> **Records from a dataset**:
......

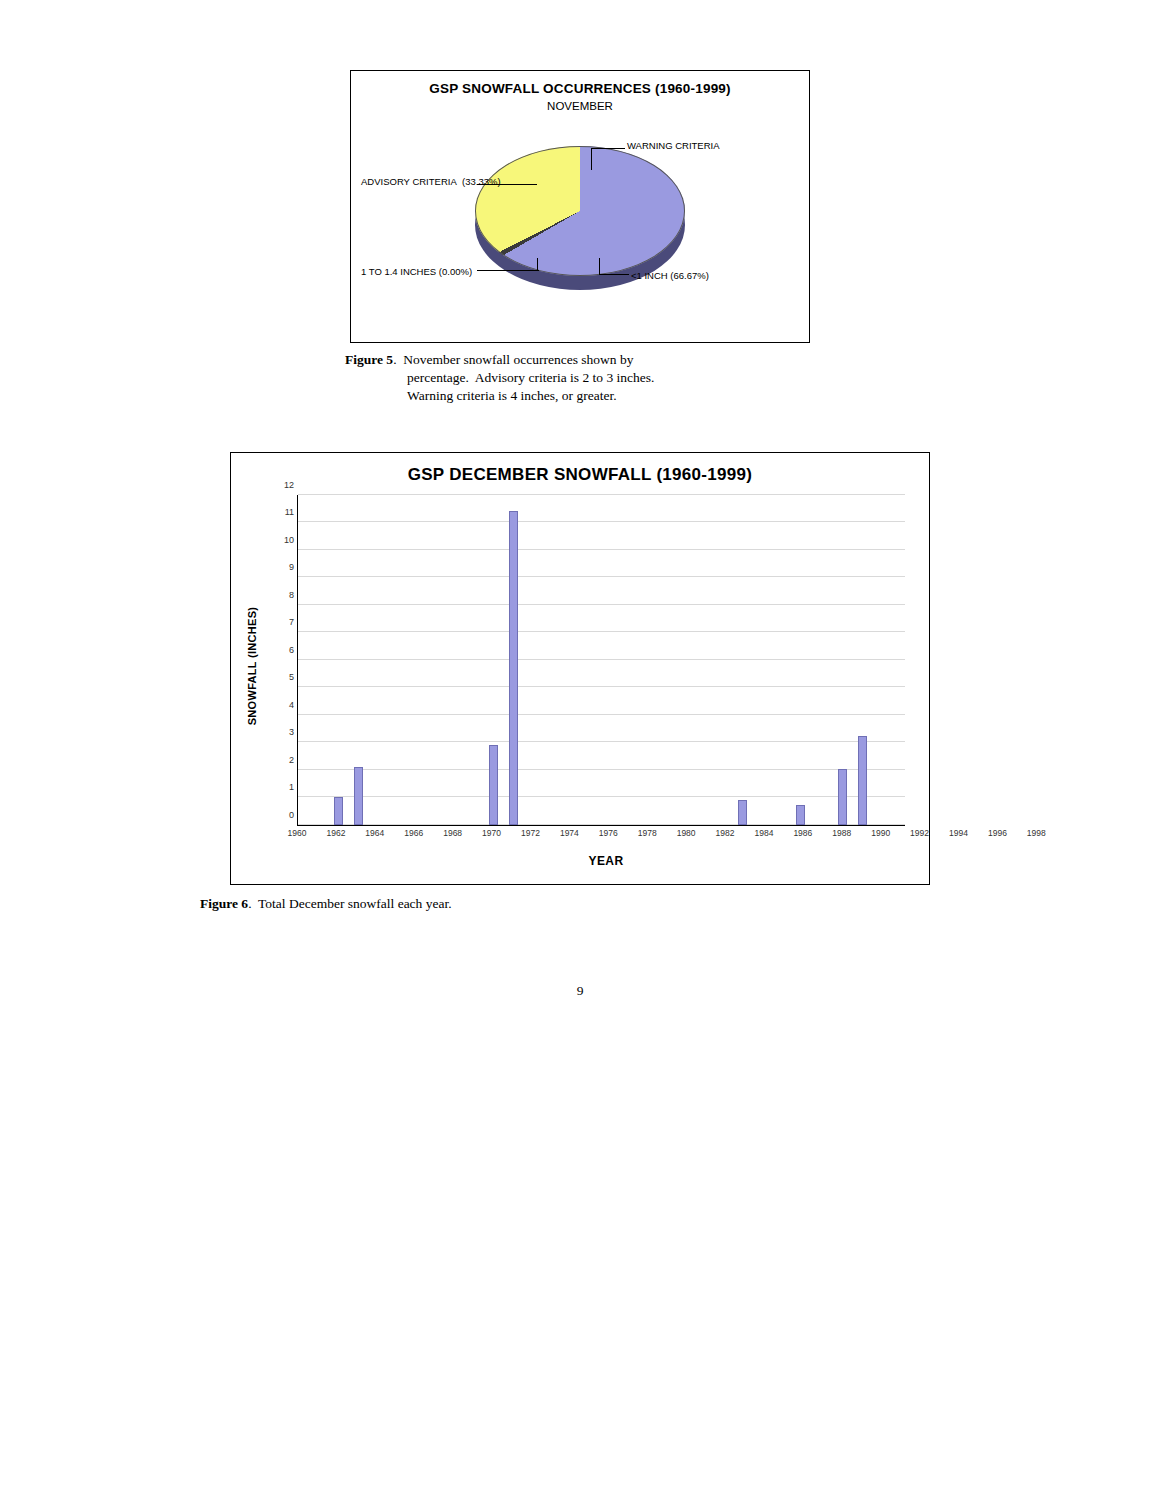GSP SNOWFALL OCCURRENCES (1960-1999)
NOVEMBER
WARNING CRITERIA
ADVISORY CRITERIA (33.33%)
1 TO 1.4 INCHES (0.00%)
<1 INCH (66.67%)
Figure 5. November snowfall occurrences shown by percentage. Advisory criteria is 2 to 3 inches. Warning criteria is 4 inches, or greater.
GSP DECEMBER SNOWFALL (1960-1999)
SNOWFALL (INCHES)
0
1
2
3
4
5
6
7
8
9
10
11
12
1960
1962
1964
1966
1968
1970
1972
1974
1976
1978
1980
1982
1984
1986
1988
1990
1992
1994
1996
1998
YEAR
Figure 6. Total December snowfall each year.
9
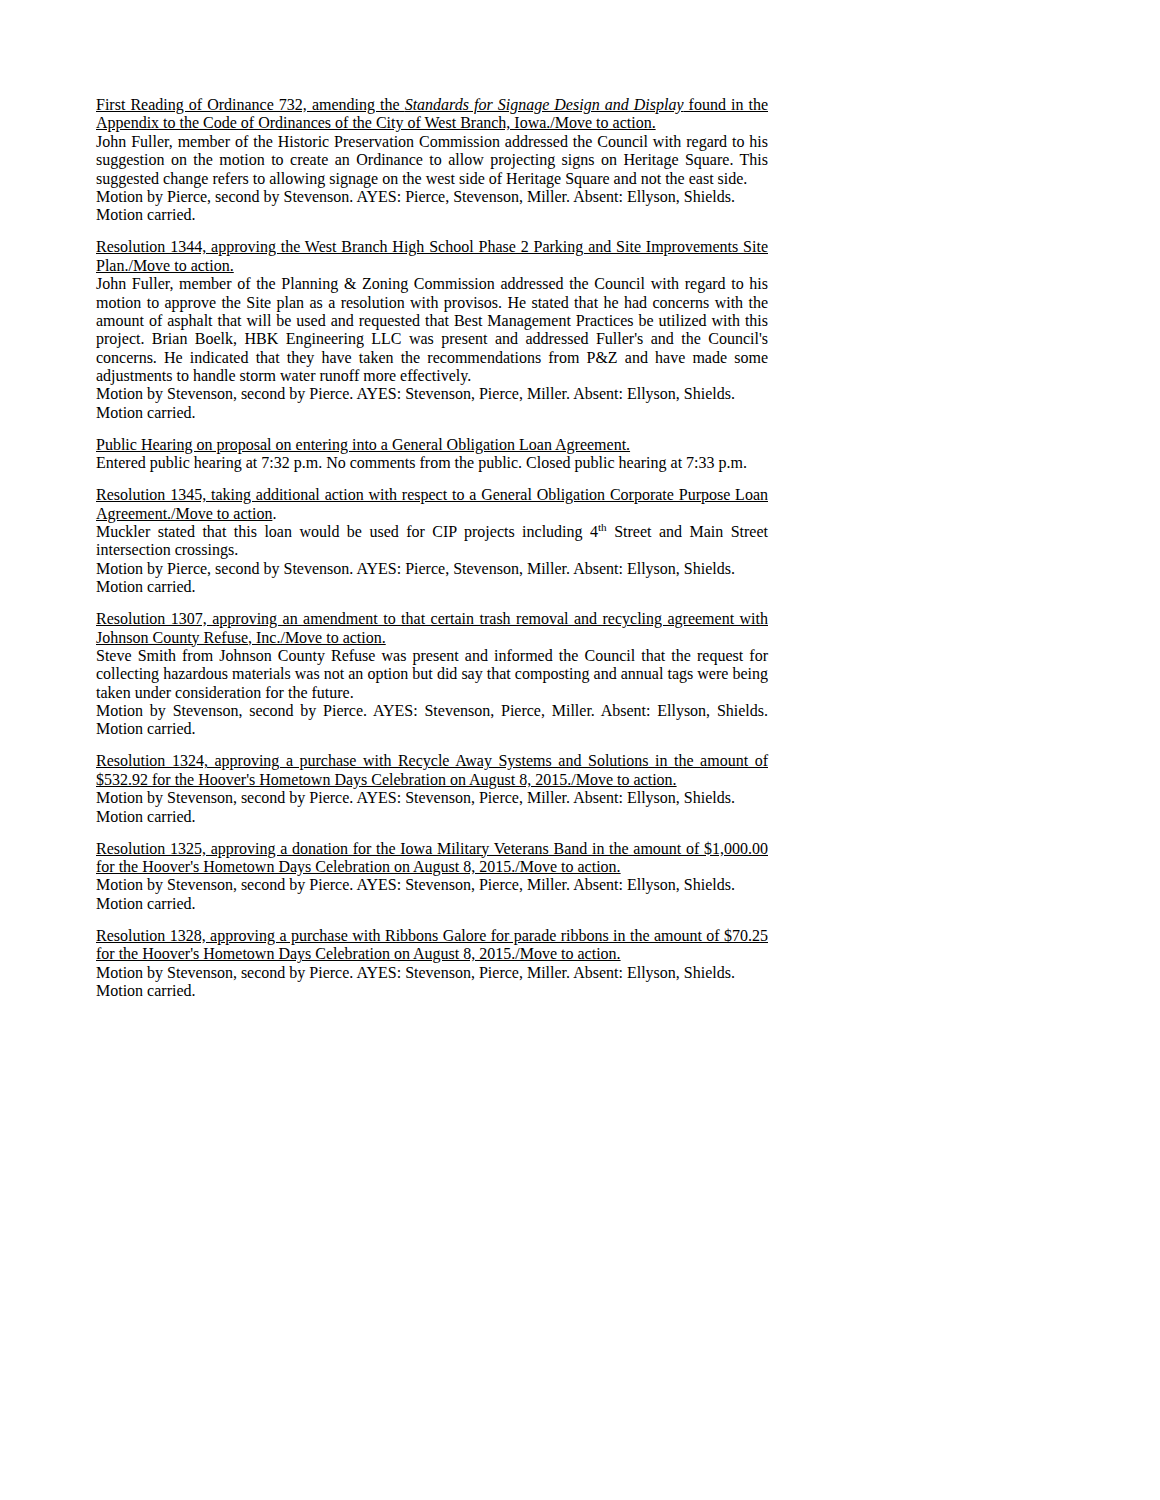First Reading of Ordinance 732, amending the Standards for Signage Design and Display found in the Appendix to the Code of Ordinances of the City of West Branch, Iowa./Move to action.
John Fuller, member of the Historic Preservation Commission addressed the Council with regard to his suggestion on the motion to create an Ordinance to allow projecting signs on Heritage Square. This suggested change refers to allowing signage on the west side of Heritage Square and not the east side.
Motion by Pierce, second by Stevenson. AYES: Pierce, Stevenson, Miller. Absent: Ellyson, Shields.
Motion carried.
Resolution 1344, approving the West Branch High School Phase 2 Parking and Site Improvements Site Plan./Move to action.
John Fuller, member of the Planning & Zoning Commission addressed the Council with regard to his motion to approve the Site plan as a resolution with provisos. He stated that he had concerns with the amount of asphalt that will be used and requested that Best Management Practices be utilized with this project. Brian Boelk, HBK Engineering LLC was present and addressed Fuller's and the Council's concerns. He indicated that they have taken the recommendations from P&Z and have made some adjustments to handle storm water runoff more effectively.
Motion by Stevenson, second by Pierce. AYES: Stevenson, Pierce, Miller. Absent: Ellyson, Shields.
Motion carried.
Public Hearing on proposal on entering into a General Obligation Loan Agreement.
Entered public hearing at 7:32 p.m. No comments from the public. Closed public hearing at 7:33 p.m.
Resolution 1345, taking additional action with respect to a General Obligation Corporate Purpose Loan Agreement./Move to action.
Muckler stated that this loan would be used for CIP projects including 4th Street and Main Street intersection crossings.
Motion by Pierce, second by Stevenson. AYES: Pierce, Stevenson, Miller. Absent: Ellyson, Shields.
Motion carried.
Resolution 1307, approving an amendment to that certain trash removal and recycling agreement with Johnson County Refuse, Inc./Move to action.
Steve Smith from Johnson County Refuse was present and informed the Council that the request for collecting hazardous materials was not an option but did say that composting and annual tags were being taken under consideration for the future.
Motion by Stevenson, second by Pierce. AYES: Stevenson, Pierce, Miller. Absent: Ellyson, Shields. Motion carried.
Resolution 1324, approving a purchase with Recycle Away Systems and Solutions in the amount of $532.92 for the Hoover's Hometown Days Celebration on August 8, 2015./Move to action.
Motion by Stevenson, second by Pierce. AYES: Stevenson, Pierce, Miller. Absent: Ellyson, Shields.
Motion carried.
Resolution 1325, approving a donation for the Iowa Military Veterans Band in the amount of $1,000.00 for the Hoover's Hometown Days Celebration on August 8, 2015./Move to action.
Motion by Stevenson, second by Pierce. AYES: Stevenson, Pierce, Miller. Absent: Ellyson, Shields.
Motion carried.
Resolution 1328, approving a purchase with Ribbons Galore for parade ribbons in the amount of $70.25 for the Hoover's Hometown Days Celebration on August 8, 2015./Move to action.
Motion by Stevenson, second by Pierce. AYES: Stevenson, Pierce, Miller. Absent: Ellyson, Shields.
Motion carried.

......

> **REQUIRED ACTION**:
Using the records above, gather all lines where the string "purchase" is present.

> **OUTPUT OF THE EXERCISE**:
Resolution 1324, approving a purchase with Recycle Away Systems and Solutions in the amount of $532.92 for the Hoover's Hometown Days Celebration on August 8, 2015./Move to action.
Resolution 1328, approving a purchase with Ribbons Galore for parade ribbons in the amount of $70.25 for the Hoover's Hometown Days Celebration on August 8, 2015./Move to action.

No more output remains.